┌──

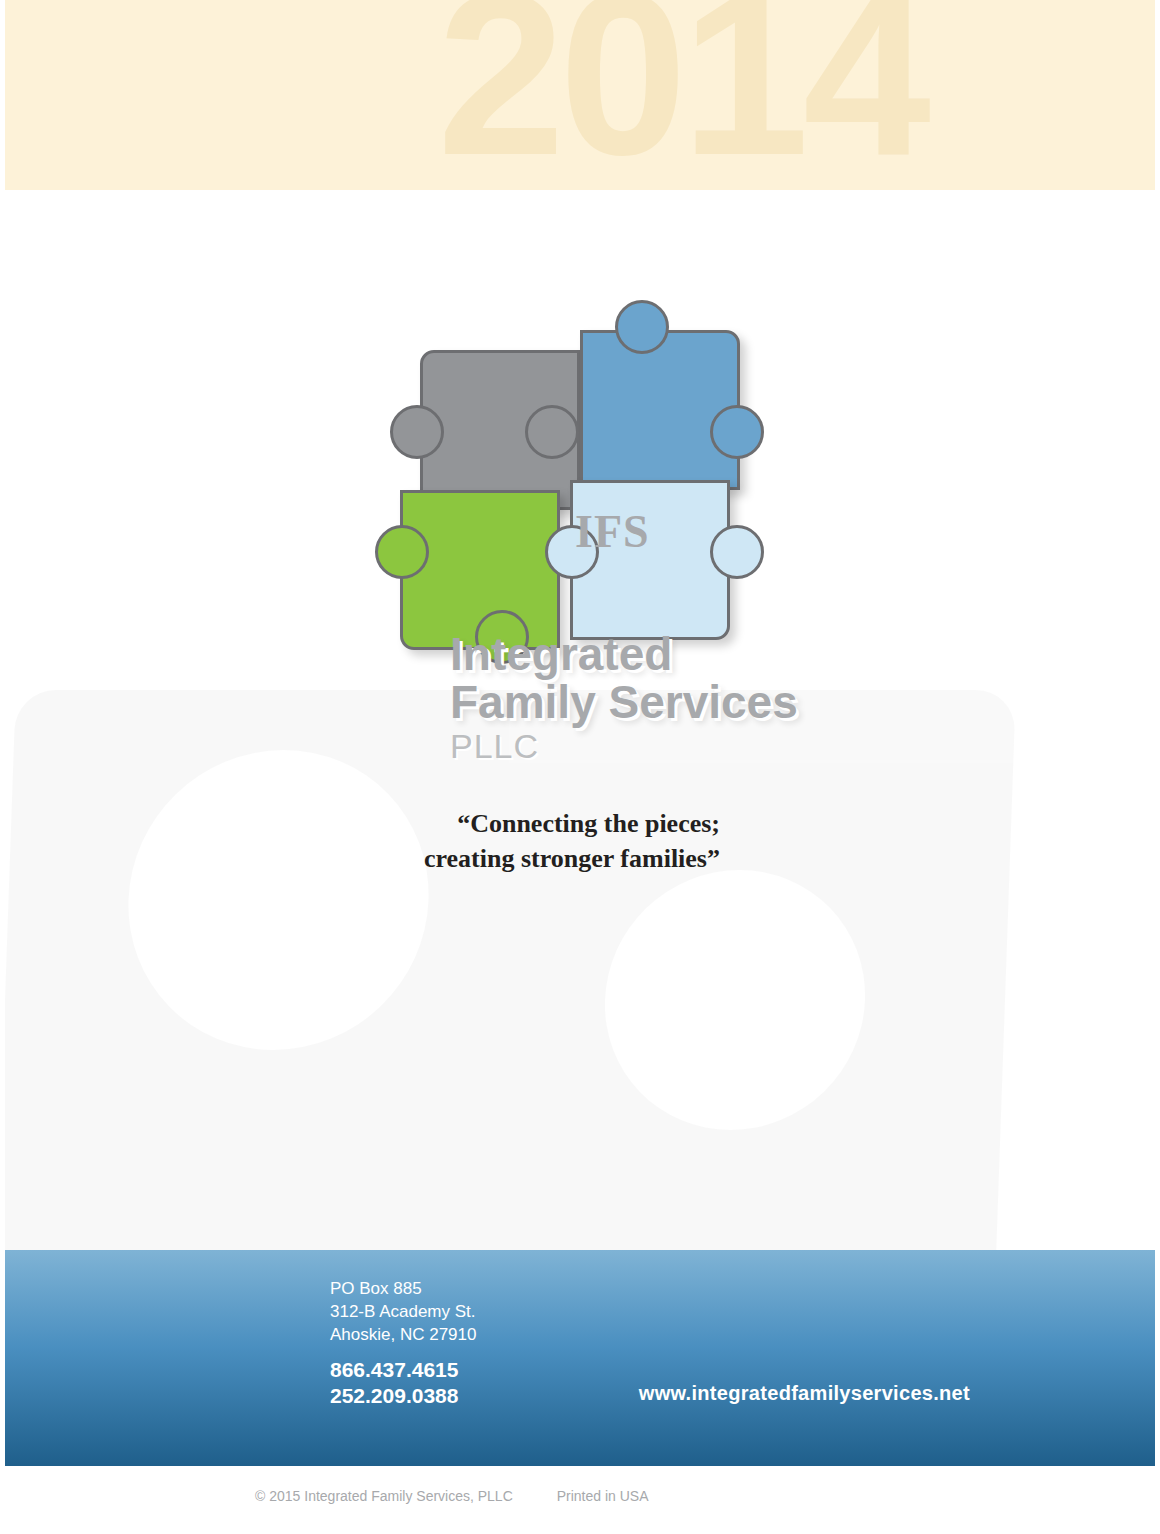2014
IFS
Integrated
Family Services
PLLC
“Connecting the pieces;
creating stronger families”
PO Box 885
312-B Academy St.
Ahoskie, NC 27910
866.437.4615
252.209.0388
www.integratedfamilyservices.net
© 2015 Integrated Family Services, PLLC Printed in USA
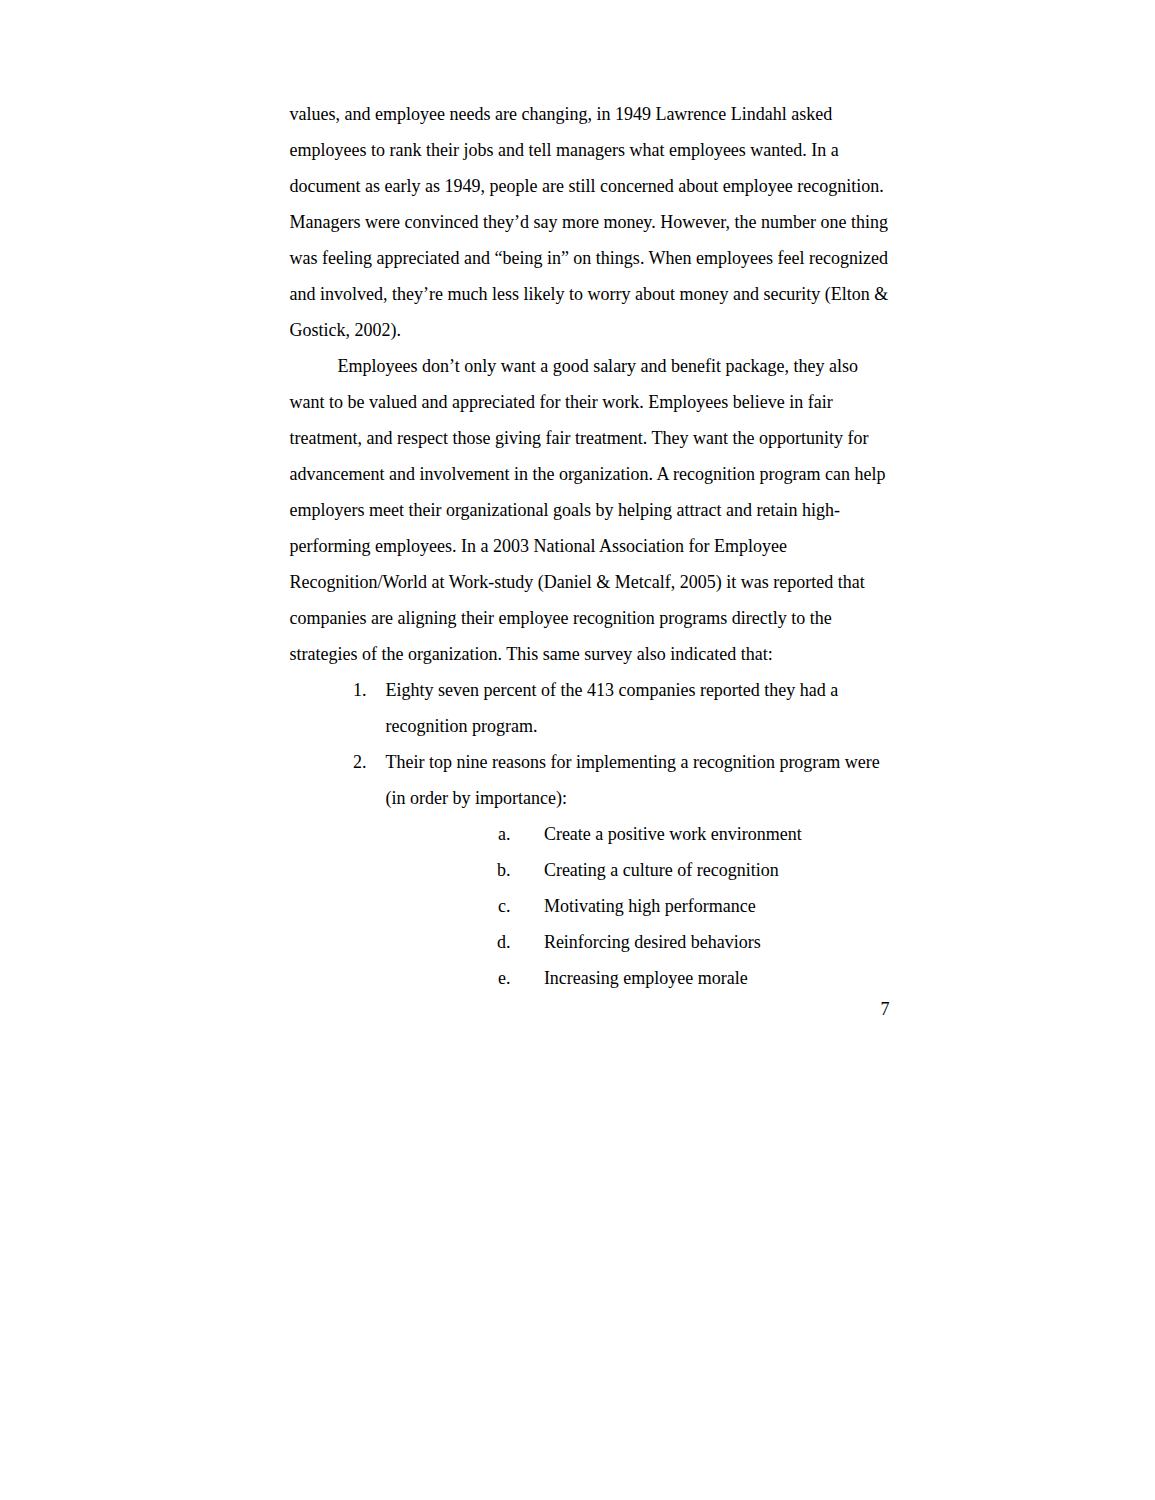values, and employee needs are changing, in 1949 Lawrence Lindahl asked employees to rank their jobs and tell managers what employees wanted. In a document as early as 1949, people are still concerned about employee recognition. Managers were convinced they’d say more money. However, the number one thing was feeling appreciated and “being in” on things. When employees feel recognized and involved, they’re much less likely to worry about money and security (Elton & Gostick, 2002).
Employees don’t only want a good salary and benefit package, they also want to be valued and appreciated for their work. Employees believe in fair treatment, and respect those giving fair treatment. They want the opportunity for advancement and involvement in the organization. A recognition program can help employers meet their organizational goals by helping attract and retain high-performing employees. In a 2003 National Association for Employee Recognition/World at Work-study (Daniel & Metcalf, 2005) it was reported that companies are aligning their employee recognition programs directly to the strategies of the organization. This same survey also indicated that:
Eighty seven percent of the 413 companies reported they had a recognition program.
Their top nine reasons for implementing a recognition program were (in order by importance):
Create a positive work environment
Creating a culture of recognition
Motivating high performance
Reinforcing desired behaviors
Increasing employee morale
7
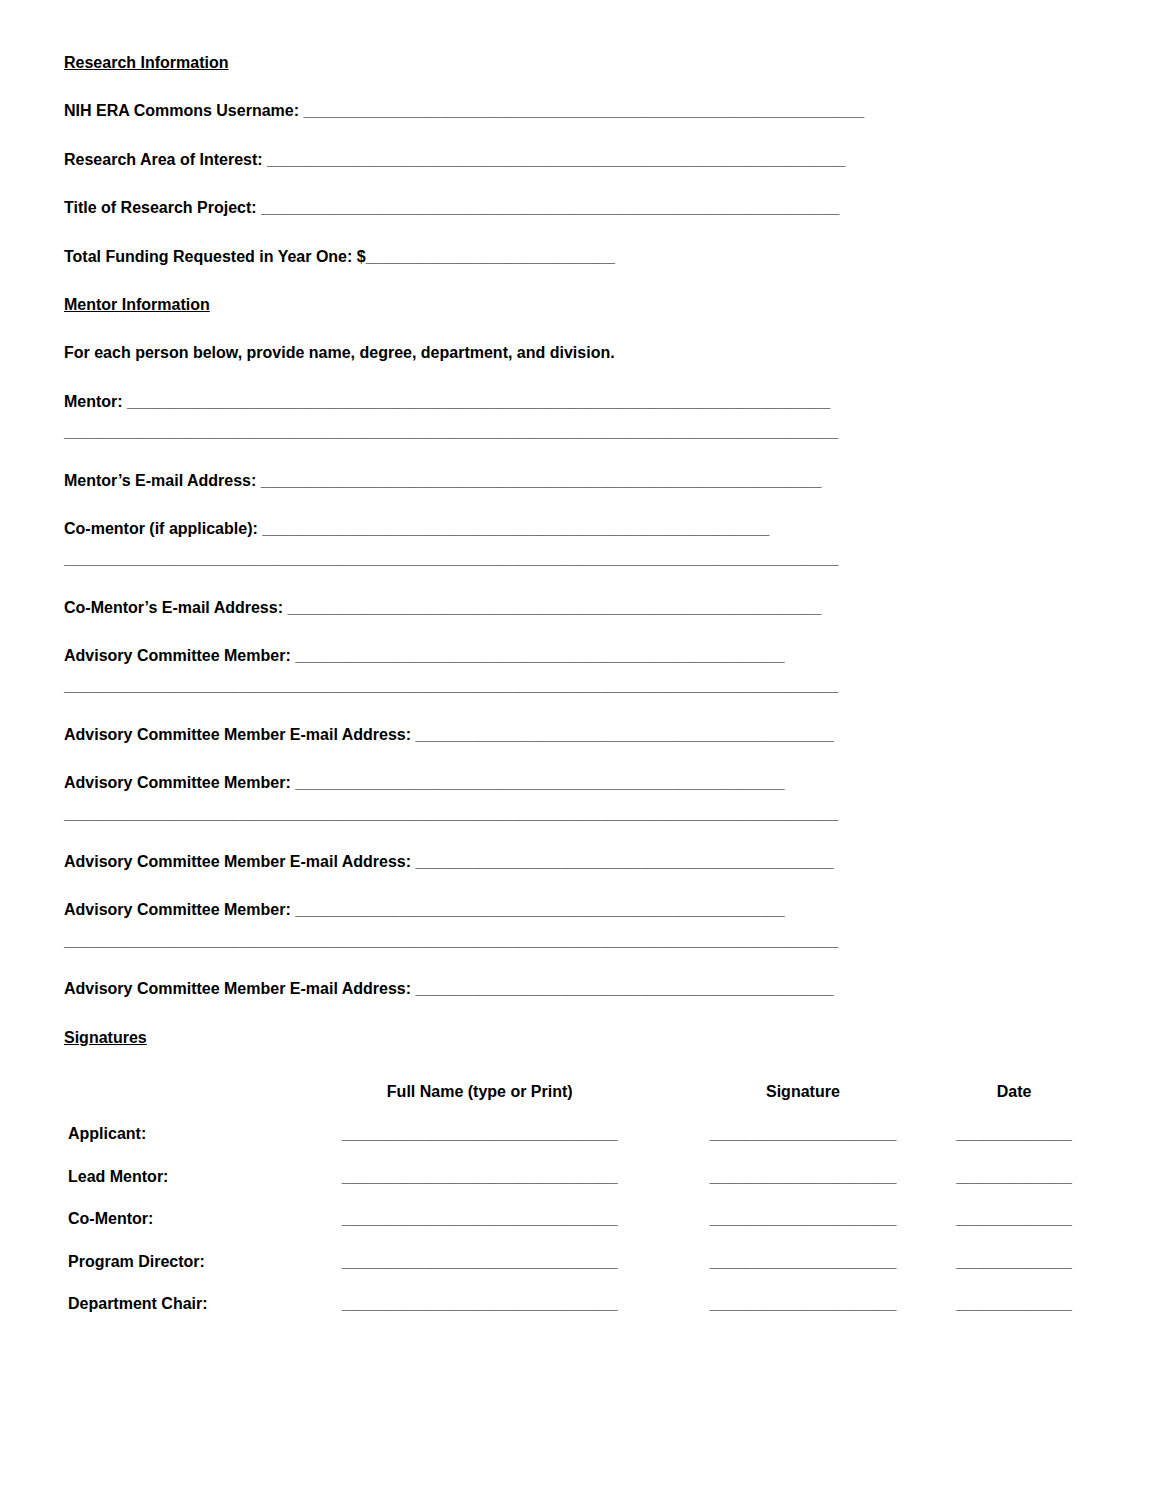Research Information
NIH ERA Commons Username: _______________________________________________________________
Research Area of Interest: _________________________________________________________________
Title of Research Project: _________________________________________________________________
Total Funding Requested in Year One: $____________________________
Mentor Information
For each person below, provide name, degree, department, and division.
Mentor: _______________________________________________________________________________ _______________________________________________________________________________________
Mentor’s E-mail Address: _______________________________________________________________
Co-mentor (if applicable): _________________________________________________________ _______________________________________________________________________________________
Co-Mentor’s E-mail Address: ____________________________________________________________
Advisory Committee Member: _______________________________________________________ _______________________________________________________________________________________
Advisory Committee Member E-mail Address: _______________________________________________
Advisory Committee Member: _______________________________________________________ _______________________________________________________________________________________
Advisory Committee Member E-mail Address: _______________________________________________
Advisory Committee Member: _______________________________________________________ _______________________________________________________________________________________
Advisory Committee Member E-mail Address: _______________________________________________
Signatures
| | Full Name (type or Print) | Signature | Date |
| --- | --- | --- | --- |
| Applicant: | _______________________________ | _____________________ | _____________ |
| Lead Mentor: | _______________________________ | _____________________ | _____________ |
| Co-Mentor: | _______________________________ | _____________________ | _____________ |
| Program Director: | _______________________________ | _____________________ | _____________ |
| Department Chair: | _______________________________ | _____________________ | _____________ |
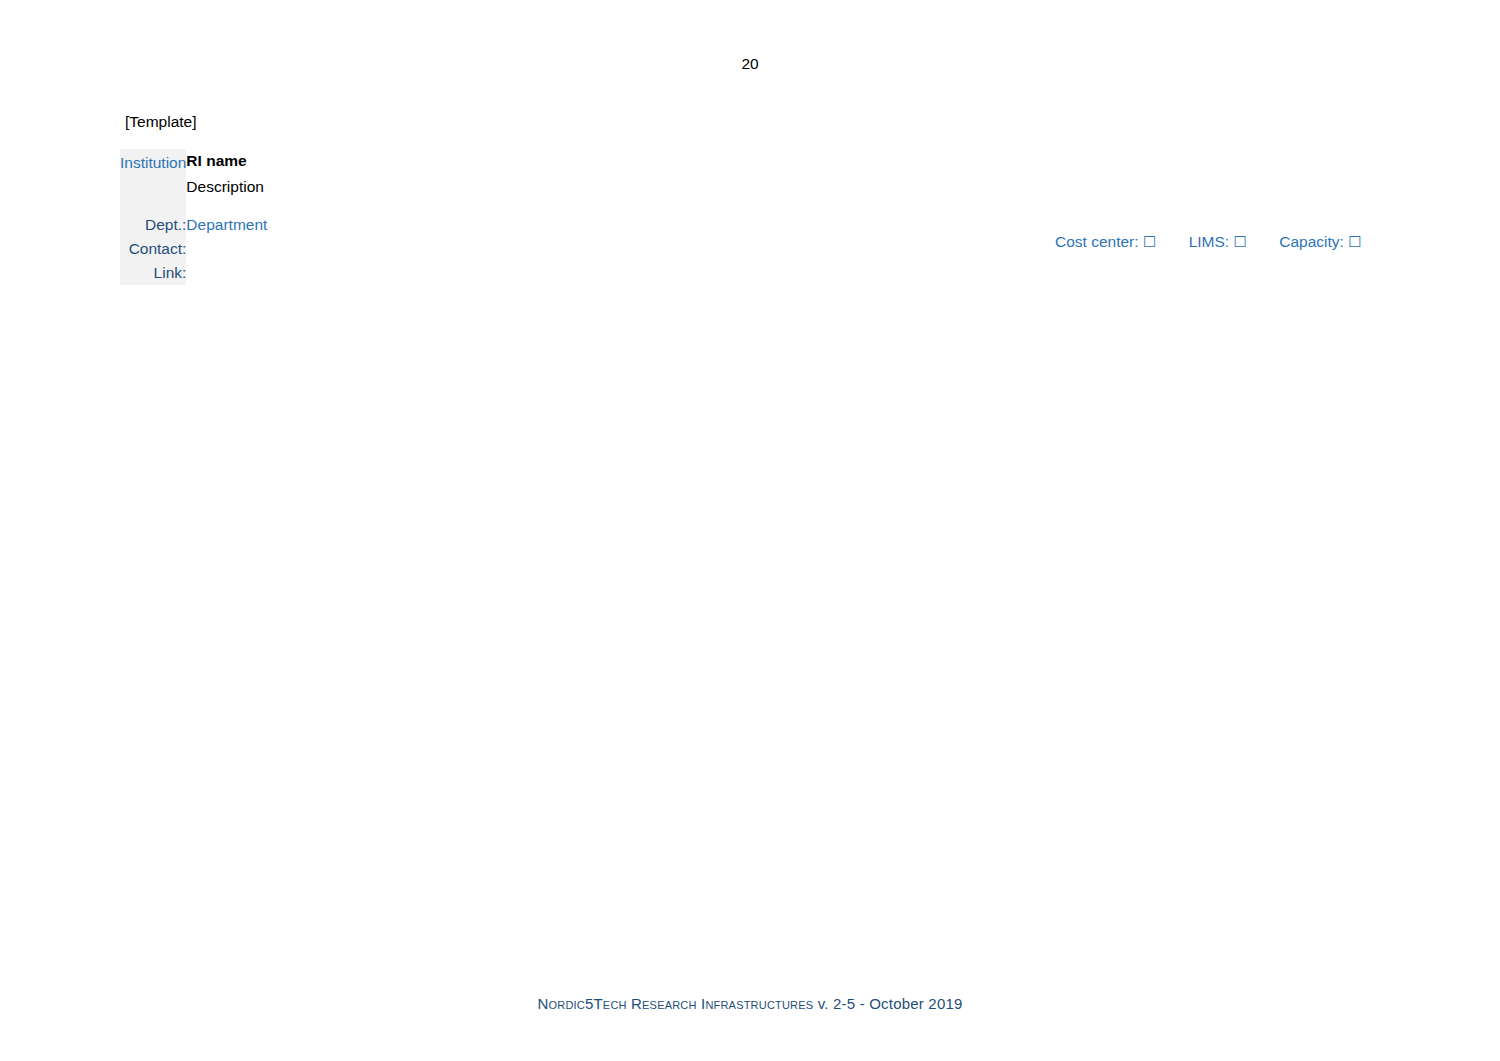20
[Template]
| Institution | RI name |
| | Description |
| Dept.: | Department |
| Contact: | |
| Link: | |
Cost center: ☐ LIMS: ☐ Capacity: ☐
Nordic5Tech Research Infrastructures v. 2-5 - October 2019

└──

The material shown above is to be repeated verbatim, and its pictures are to be omitted.

§ Final answer:
2014
IFS
Integrated
Family Services
PLLC
“Connecting the pieces;
creating stronger families”
PO Box 885
312-B Academy St.
Ahoskie, NC 27910
866.437.4615
252.209.0388
www.integratedfamilyservices.net
© 2015 Integrated Family Services, PLLC Printed in USA
values, and employee needs are changing, in 1949 Lawrence Lindahl asked employees to rank their jobs and tell managers what employees wanted. In a document as early as 1949, people are still concerned about employee recognition. Managers were convinced they’d say more money. However, the number one thing was feeling appreciated and “being in” on things. When employees feel recognized and involved, they’re much less likely to worry about money and security (Elton & Gostick, 2002).
Employees don’t only want a good salary and benefit package, they also want to be valued and appreciated for their work. Employees believe in fair treatment, and respect those giving fair treatment. They want the opportunity for advancement and involvement in the organization. A recognition program can help employers meet their organizational goals by helping attract and retain high-performing employees. In a 2003 National Association for Employee Recognition/World at Work-study (Daniel & Metcalf, 2005) it was reported that companies are aligning their employee recognition programs directly to the strategies of the organization. This same survey also indicated that:
Eighty seven percent of the 413 companies reported they had a recognition program.
Their top nine reasons for implementing a recognition program were (in order by importance):
Create a positive work environment
Creating a culture of recognition
Motivating high performance
Reinforcing desired behaviors
Increasing employee morale
7
Research Information
NIH ERA Commons Username: _______________________________________________________________
Research Area of Interest: _________________________________________________________________
Title of Research Project: _________________________________________________________________
Total Funding Requested in Year One: $____________________________
Mentor Information
For each person below, provide name, degree, department, and division.
Mentor: _______________________________________________________________________________ _______________________________________________________________________________________
Mentor’s E-mail Address: _______________________________________________________________
Co-mentor (if applicable): _________________________________________________________ _______________________________________________________________________________________
Co-Mentor’s E-mail Address: ____________________________________________________________
Advisory Committee Member: _______________________________________________________ _______________________________________________________________________________________
Advisory Committee Member E-mail Address: _______________________________________________
Advisory Committee Member: _______________________________________________________ _______________________________________________________________________________________
Advisory Committee Member E-mail Address: _______________________________________________
Advisory Committee Member: _______________________________________________________ _______________________________________________________________________________________
Advisory Committee Member E-mail Address: _______________________________________________
Signatures
| | Full Name (type or Print) | Signature | Date |
| --- | --- | --- | --- |
| Applicant: | _______________________________ | _____________________ | _____________ |
| Lead Mentor: | _______________________________ | _____________________ | _____________ |
| Co-Mentor: | _______________________________ | _____________________ | _____________ |
| Program Director: | _______________________________ | _____________________ | _____________ |
| Department Chair: | _______________________________ | _____________________ | _____________ |
20
[Template]
| Institution | RI name |
| | Description |
| Dept.: | Department |
| Contact: | |
| Link: | |
Cost center: ☐ LIMS: ☐ Capacity: ☐
Nordic5Tech Research Infrastructures v. 2-5 - October 2019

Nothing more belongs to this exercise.